In our case s and cur do not escape the function and are therefore eligible to this optimisation.

After this optimisation, s is now a mutable variable of type float and so it can also trigger another optimisation: float unboxing.

You can see more details here but note that, in this specific example, all occurrences of boxing operations disappear except a single one at the end of the function.

We like to think that not forcing the user to write such code is a benefit, to say the least.

Loopify

Concept

There is a general concept of transforming function-level control-flow into direct IR continuations to benefit from "basic block-level" optimisations. One such pattern is present in the local-function optimisation triggered by the [@local] attribute. Here's the link to the PR that implements it. Loopify is an attempt to extend the range of this kind of optimisation to proper (meaning self) tail-recursive calls.

As you saw previously, in some cases (e.g.: numerical calculus), recursive functions sometimes hurt performances because they introduce some allocations.

That lost performance can be recovered by hand-writing loops using local references however it's unfortunate to encourage non-functional code in a language such as OCaml.

One of Flambda and Flambda2's goals is to avoid situations such as those and allow for good-looking, functional code, to be as performant as code which is written and optimised by hand at the user-level.

Therefore, we introduce a solution to the specific problem described above with Loopify, which, in a nutshell, transforms tail-recursive functions into non-recursive functions containing a loop, hence the name.

Deciding to Loopify or not

The decision to loopify a given function is made during the conversion from the Lambda IR to the Flambda2 IR. The conversion is triggered in two cases:

when a function is purely tail-recursive -- meaning all its uses within its body are self-tail calls, they are called proper calls;
when an annotation is given by the user in the source code using the [@loop] attribute;

Let's see two examples for them:

(* Not a tail-rec function: is not loopified *)
let rec map f = function
  | [] -> []
  | x :: r -> f x :: map f r

(* Is tail-rec: is loopified *)
let rec fold_left f acc = function
  | [] -> acc
  | x :: r -> fold_left f (f acc x) r

Here, the decision to loopify is automatic and requires no input from the user.

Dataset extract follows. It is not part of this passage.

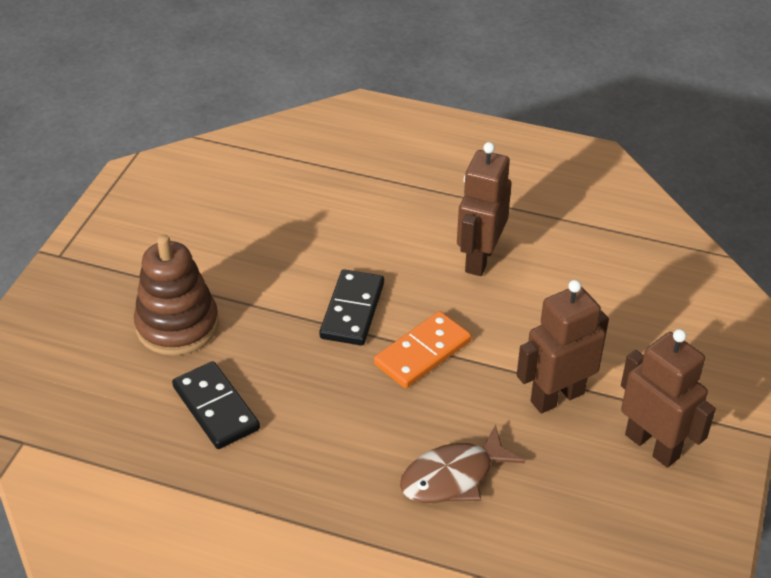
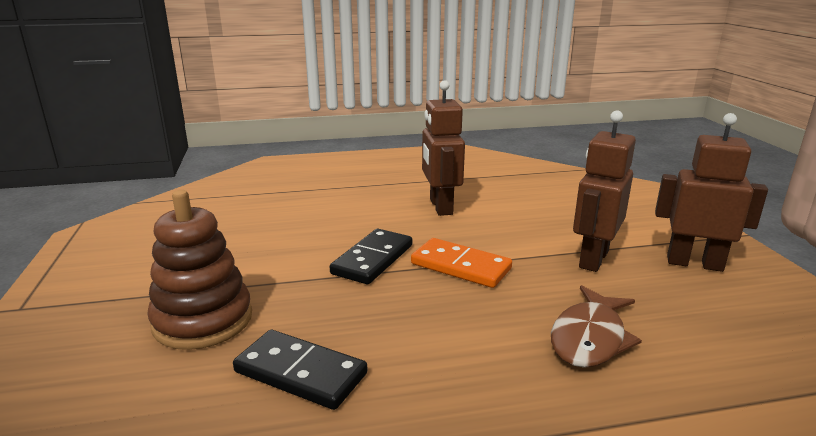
camera: 30 degrees left, 20 degrees down
black domino [319,269,384,346] -> black domino turned 45 degrees clockwise [330,229,412,284]
orange domino [374,311,471,388] -> orange domino turned 75 degrees counterclockwise [411,238,512,288]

Quite straightforward.

Onto the second case now:

(* Helper function, not recursive, nothing to do. *)
let log dbg f arg =
  if dbg then
    print_endline "Logging...";
  f arg
[@@inline]

(* 
  Not tail-rec in the source, but may become
  tail-rec after inlining of the [log] function.
  At this point we can loopify, provided that the
  user specified a [@@loop] attribute.
*)
let rec iter_with_log dbg f = function
  | [] -> ()
  | x :: r ->
    f x;
    log dbg (iter_with_log dbg f) r
[@@loop]

The recursive function iter_with_log, is not initially purely tail-recursive.

However after the inlining of the log function and then simplification, the new code for iter_with_log becomes purely tail-recursive.

At that point we have the ability to loopify the function, but we keep from doing so unless the user specifies the [@@loop] attribute on the function definition.

The nature of the transformation

Onto the details of the transformation.

First, we introduce a recursive continuation at the start of the function. Lets call it self.

Then, at each tail-recursive call, we replace the function call with a continuation call to self with the same arguments as the original call.

let rec iter_with_log dbg f l =
  let_cont rec k_self dbg f l =
    match l with
    | [] -> ()
    | x :: r ->
      f x;
      log dbg (iter_with_log dbg f) r
  in
  apply_cont k_self (dbg, f, l)

Then, we inline the log function:

let rec iter_with_log dbg f l =
  let_cont k_self dbg f l =
    match l with
    | [] -> ()
    | x :: r ->
      f x;
      (* Here the inlined code starts *)
      (*
        We first start by binding the arguments of the
        original call to the parameters of the function's code
       *)
      let dbg = dbg in
      let f = iter_with_log dbg f in
      let arg = r in
      if dbg then
        print_endline "Logging...";
      f arg
  in
  apply_cont k_self (dbg, f, l)

Then, we discover a proper tail-recursive call subsequently to these transformations that we replace with the adequate continuation call.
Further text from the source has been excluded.